Although trust takes a lot of time to build, but it can collapse with a single mistake. For good measure, consider writing a disclaimer that the posts of your employees do not reflect the company’s views as a whole. A more effective solution, however, is to establish social media guidelines that control what employees can and can’t share on social media.

2. Executive Leaders

Often seen as the face of the company, the C-Suite (CEO, CFO, CIO, etc.) plays a major role in social media advocacy. Every post they share must be aligned with the brand’s vision and mission. More importantly, each of them must invest in building their personal brands, as they are usually in charge of communicating with popular influencers and co-marketing partners.

The CEO, in particular, must not underestimate the importance of a social media presence, especially in a world that lives on the internet. According to statistics, 77% of customers are more likely to purchase from a company with a “social CEO”. It also leads to better company communication, more transparency, and an improved brand image.

However, a CEO’s social media account must not be treated as an average content distribution channel. They must always be “in-the-know” when it comes to the latest trends, technology, and strategies in the market. Every single post must also be handmade and infused with the CEO’s own views and personality. And most importantly, they must also be ready to step in whenever needed, especially when addressing the concerns of the company’s target audience.

A social media listening tool like Mention can help executive leaders do all these from a single location. It works by tracking mentions of the company, its products, or just about any keyword that’s relevant in the brand’s niche.

 

 

Another advantage of using Mention is that you can engage posts directly on the platform. For example, if your brand was recently mentioned in a tweet, you can quickly reply, re-tweet, quote, or like it within a few clicks. It will also allow you to jump into conversations whenever experts and other online influential people discuss topics that matter in your industry.
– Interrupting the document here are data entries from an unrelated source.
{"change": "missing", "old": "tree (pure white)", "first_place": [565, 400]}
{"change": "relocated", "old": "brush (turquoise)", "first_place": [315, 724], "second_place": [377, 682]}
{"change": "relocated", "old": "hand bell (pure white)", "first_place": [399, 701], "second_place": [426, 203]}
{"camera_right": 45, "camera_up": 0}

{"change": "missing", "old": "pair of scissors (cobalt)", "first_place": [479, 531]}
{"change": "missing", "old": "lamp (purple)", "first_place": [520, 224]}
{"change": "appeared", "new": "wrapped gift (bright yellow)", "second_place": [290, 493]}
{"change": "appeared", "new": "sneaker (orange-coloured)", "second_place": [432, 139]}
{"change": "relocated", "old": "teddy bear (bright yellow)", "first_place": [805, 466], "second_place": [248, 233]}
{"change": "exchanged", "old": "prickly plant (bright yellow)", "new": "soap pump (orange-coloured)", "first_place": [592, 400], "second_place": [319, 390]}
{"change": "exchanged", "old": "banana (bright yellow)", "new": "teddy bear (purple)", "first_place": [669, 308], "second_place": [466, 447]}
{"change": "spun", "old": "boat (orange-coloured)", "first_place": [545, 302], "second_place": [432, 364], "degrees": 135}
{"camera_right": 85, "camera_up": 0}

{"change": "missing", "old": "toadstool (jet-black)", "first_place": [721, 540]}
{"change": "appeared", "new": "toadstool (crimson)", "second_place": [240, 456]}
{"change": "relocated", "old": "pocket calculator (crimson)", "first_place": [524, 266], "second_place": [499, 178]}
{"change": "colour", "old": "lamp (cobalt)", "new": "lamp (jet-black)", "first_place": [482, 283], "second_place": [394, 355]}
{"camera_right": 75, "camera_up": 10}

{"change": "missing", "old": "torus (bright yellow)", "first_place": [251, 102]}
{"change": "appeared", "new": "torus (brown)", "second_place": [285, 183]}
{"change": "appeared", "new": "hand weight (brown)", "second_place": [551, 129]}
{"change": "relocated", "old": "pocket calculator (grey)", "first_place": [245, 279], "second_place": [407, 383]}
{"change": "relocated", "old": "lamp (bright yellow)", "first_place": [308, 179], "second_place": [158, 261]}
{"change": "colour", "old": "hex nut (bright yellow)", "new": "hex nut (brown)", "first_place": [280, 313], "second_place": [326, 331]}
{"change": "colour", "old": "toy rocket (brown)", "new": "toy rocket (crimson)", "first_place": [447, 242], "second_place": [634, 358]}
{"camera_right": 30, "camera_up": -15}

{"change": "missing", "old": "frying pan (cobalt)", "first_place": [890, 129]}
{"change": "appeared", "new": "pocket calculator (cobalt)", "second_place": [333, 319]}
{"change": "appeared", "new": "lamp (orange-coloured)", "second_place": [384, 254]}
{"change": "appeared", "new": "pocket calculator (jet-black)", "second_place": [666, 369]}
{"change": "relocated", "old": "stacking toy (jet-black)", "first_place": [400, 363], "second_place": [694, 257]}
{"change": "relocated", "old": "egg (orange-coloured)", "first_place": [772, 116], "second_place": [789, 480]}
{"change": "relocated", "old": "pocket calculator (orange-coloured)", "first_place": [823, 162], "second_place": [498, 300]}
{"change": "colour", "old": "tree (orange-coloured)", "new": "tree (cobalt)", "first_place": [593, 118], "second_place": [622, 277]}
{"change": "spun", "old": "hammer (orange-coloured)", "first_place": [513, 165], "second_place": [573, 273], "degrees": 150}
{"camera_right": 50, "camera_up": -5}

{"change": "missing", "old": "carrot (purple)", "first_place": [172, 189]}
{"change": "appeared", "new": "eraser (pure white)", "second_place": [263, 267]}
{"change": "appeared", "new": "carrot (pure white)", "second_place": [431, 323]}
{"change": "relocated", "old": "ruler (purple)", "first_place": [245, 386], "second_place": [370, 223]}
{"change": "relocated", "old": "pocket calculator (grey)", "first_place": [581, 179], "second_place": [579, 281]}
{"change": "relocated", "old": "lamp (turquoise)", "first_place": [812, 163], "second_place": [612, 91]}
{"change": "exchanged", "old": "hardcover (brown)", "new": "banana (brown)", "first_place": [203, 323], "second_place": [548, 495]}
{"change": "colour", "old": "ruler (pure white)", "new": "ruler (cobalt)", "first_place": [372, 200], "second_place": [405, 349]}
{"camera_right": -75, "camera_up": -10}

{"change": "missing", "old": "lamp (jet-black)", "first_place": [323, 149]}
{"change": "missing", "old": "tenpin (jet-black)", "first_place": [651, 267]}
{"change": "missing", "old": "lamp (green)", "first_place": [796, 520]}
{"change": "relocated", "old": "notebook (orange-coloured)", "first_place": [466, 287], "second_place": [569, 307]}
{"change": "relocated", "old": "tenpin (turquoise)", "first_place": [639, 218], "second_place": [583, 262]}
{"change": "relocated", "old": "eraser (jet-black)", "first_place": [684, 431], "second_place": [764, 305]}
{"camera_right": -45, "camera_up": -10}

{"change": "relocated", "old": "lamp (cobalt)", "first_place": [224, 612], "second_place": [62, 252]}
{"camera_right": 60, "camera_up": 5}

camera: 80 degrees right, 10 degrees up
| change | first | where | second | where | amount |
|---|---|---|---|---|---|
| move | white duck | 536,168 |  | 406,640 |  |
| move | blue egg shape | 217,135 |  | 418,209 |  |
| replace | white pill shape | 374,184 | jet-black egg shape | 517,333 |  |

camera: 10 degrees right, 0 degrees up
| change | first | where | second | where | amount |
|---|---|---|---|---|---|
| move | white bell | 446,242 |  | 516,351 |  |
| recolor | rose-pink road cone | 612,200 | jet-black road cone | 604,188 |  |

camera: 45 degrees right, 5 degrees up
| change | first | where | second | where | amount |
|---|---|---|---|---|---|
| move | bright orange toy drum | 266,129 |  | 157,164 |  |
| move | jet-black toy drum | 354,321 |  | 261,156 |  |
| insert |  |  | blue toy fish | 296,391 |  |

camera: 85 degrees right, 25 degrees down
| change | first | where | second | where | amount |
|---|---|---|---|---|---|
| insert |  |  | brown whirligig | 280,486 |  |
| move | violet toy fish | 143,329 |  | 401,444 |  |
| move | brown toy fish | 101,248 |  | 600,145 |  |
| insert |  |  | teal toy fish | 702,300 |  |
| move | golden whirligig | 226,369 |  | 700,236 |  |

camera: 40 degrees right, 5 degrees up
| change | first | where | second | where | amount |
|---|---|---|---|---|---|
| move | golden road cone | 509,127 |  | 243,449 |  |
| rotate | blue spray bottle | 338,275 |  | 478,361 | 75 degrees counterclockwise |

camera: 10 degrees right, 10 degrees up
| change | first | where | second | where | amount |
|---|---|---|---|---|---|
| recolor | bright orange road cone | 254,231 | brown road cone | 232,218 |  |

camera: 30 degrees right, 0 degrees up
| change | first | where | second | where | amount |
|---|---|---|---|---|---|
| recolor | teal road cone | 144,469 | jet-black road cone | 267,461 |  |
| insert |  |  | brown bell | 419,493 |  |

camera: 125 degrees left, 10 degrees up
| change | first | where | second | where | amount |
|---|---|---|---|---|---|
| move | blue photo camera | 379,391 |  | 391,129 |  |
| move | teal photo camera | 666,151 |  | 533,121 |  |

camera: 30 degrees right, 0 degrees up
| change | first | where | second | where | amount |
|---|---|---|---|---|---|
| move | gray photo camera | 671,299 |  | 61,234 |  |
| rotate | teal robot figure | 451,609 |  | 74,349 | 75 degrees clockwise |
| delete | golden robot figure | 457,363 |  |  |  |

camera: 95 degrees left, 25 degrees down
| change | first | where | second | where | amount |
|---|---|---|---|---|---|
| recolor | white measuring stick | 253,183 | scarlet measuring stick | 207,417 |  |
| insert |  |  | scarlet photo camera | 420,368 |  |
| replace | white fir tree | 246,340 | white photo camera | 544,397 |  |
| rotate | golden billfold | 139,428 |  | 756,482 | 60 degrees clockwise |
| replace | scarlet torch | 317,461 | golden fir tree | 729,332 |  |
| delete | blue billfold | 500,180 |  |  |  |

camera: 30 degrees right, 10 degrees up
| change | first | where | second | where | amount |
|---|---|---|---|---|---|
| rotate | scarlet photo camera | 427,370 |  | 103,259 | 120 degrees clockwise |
When advocating for your brand, a CEO’s ultimate goal is to build a reputation as an influencer themself. Before they publish a post, it must be duly polished so that it’s coherent and impactful. Also, they must steer clear of controversial topics as much as possible. It may give the brand a burst of exposure, but that’s not worth being at the risk of social media fire.

3. Customers

Yes — your customers can also be considered as stakeholders, especially if they are invested in your company for the long-term. They can also be turned into powerful brand advocates through user-generated content, such as customer reviews and their own social media posts.

Keep in mind that word-of-mouth marketing is still most effective when it comes to generating buzz around a brand. Not only that, but it’s also incredibly powerful in convincing qualified leads that your products or services are worth investing in. Statistics show that 88% of consumers trust online reviews — as if they’re recommendations from people they personally know.

If you’re going purely for user-generated content, one strategy is to hold a social media hashtag contest. Simply ask them to post something related to your brand with a custom hashtag. And by performing a simple hashtag search, it should be easy for you to pick the best entries.

For customer reviews, you can automate a follow-up message that contains a review request with the help of an email marketing platform like MailChimp. These tools allow you to visually create workflows that trigger emails based on customer interactions.

 

 

Of course, asking customers up front for good reviews might leave the impression that you’ll patronize dishonesty for the sake of growth. If you are to automate review requests, encourage them to voice how they genuinely feel. Aside from their appreciation, they’ll also understand that you value authenticity in your culture.

Conclusion

Just like any other marketing strategy, social media advocacy is not a magic bullet. You always need a careful approach whenever attempting a strategy. That said, remember that the ideas above are merely outlines of what you can do to mobilize social media advocacy. Now that you’ve read about them, you still need to put in hours of research and planning to make them happen. Good luck!